**READING PASSAGE**:
==============================
UNIVERN was again involved in the supply of the graders as well.  The supply of these graders that made a lot of noise in our country was not suitable for our condition.  When we interrogated the whole issue, we discovered that when UNIVERN tendered for these graders, they complied with the specifications of the tender but when they were about to supply; they supplied the wrong graders from the ones which were specified.

Again, the management and the board of ZINARA accepted that anomaly without necessarily raising that issue with the supplier. Under normal circumstances, if somebody has supplied you with the wrong item, the management of ZINARA was supposed to query to say this is not what we have tendered for.  Above all, the terms of the conditions of supply of these graders were that they were supposed to get a certain percentage (30%) of the total value before supplying and the balance after they have supplied.

However, in the forensic report, we discovered that ZINARA over paid the contract amount with 1.2 million even well before UNIVERN had supplied the graders. It was clear that ZINARA could not follow through the contract terms and conditions.  The supplier could not meet the deadlines to supply the graders.  He supplied the graders seven months well after and the contract was providing that the supplier was supposed to be charged 1% for late delivery but all these charges were not placed by ZINARA.
==============================
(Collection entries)
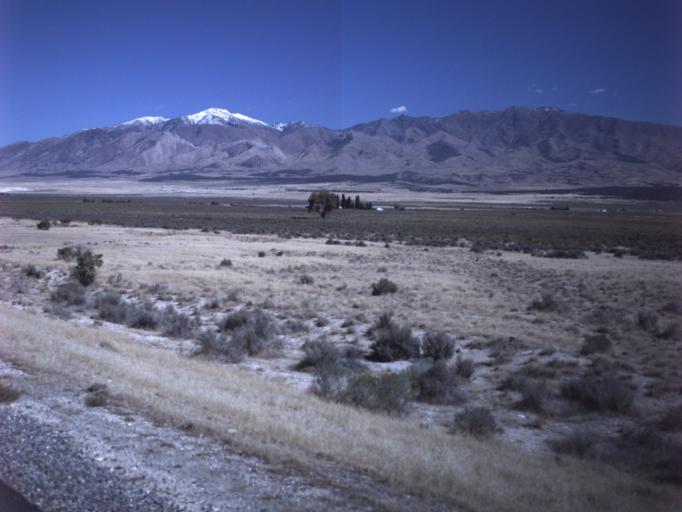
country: US
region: Utah
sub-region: Tooele County
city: Grantsville
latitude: 40.2877
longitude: -112.7421
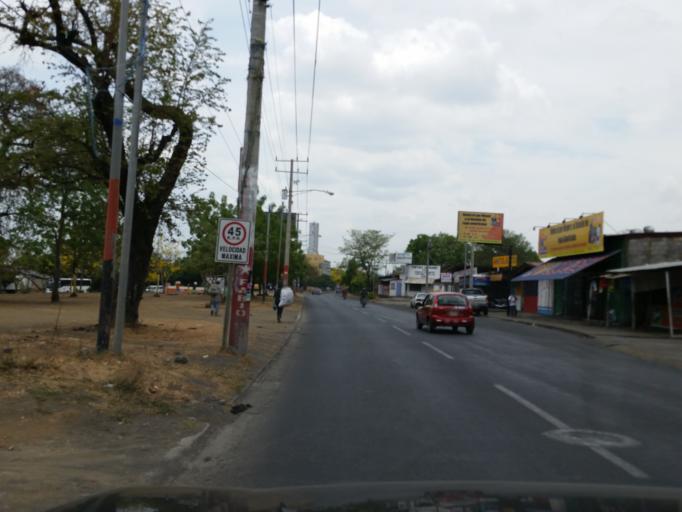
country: NI
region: Managua
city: Managua
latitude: 12.1536
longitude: -86.2638
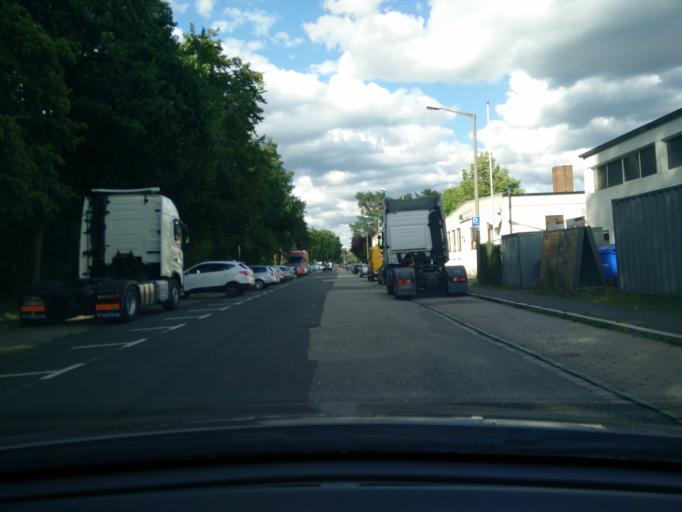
==============================
**PROBLEM 1**:
In the passage on the ZINARA graders, update the section from "UNIVERN was again" up to and including "which were specified.", changing "graders" to "road graders" wherever it occurs.
**PROBLEM 2**:
Rewrite the paragraph of the ZINARA graders passage that begins "However, in the forensic report" as a short bulleted list that keeps its main facts.

**WRITTEN SOLUTION 1**:
UNIVERN was again involved in the supply of the road graders as well.  The supply of these road graders that made a lot of noise in our country was not suitable for our condition.  When we interrogated the whole issue, we discovered that when UNIVERN tendered for these road graders, they complied with the specifications of the tender but when they were about to supply; they supplied the wrong road graders from the ones which were specified.

**WRITTEN SOLUTION 2**:
- The forensic report found that ZINARA overpaid the contract amount by 1.2 million before UNIVERN had supplied the graders.
- ZINARA did not follow through on the contract terms and conditions.
- The supplier missed the deadlines and delivered the graders seven months late.
- The contract provided for a 1% charge for late delivery, but ZINARA did not impose any of these charges.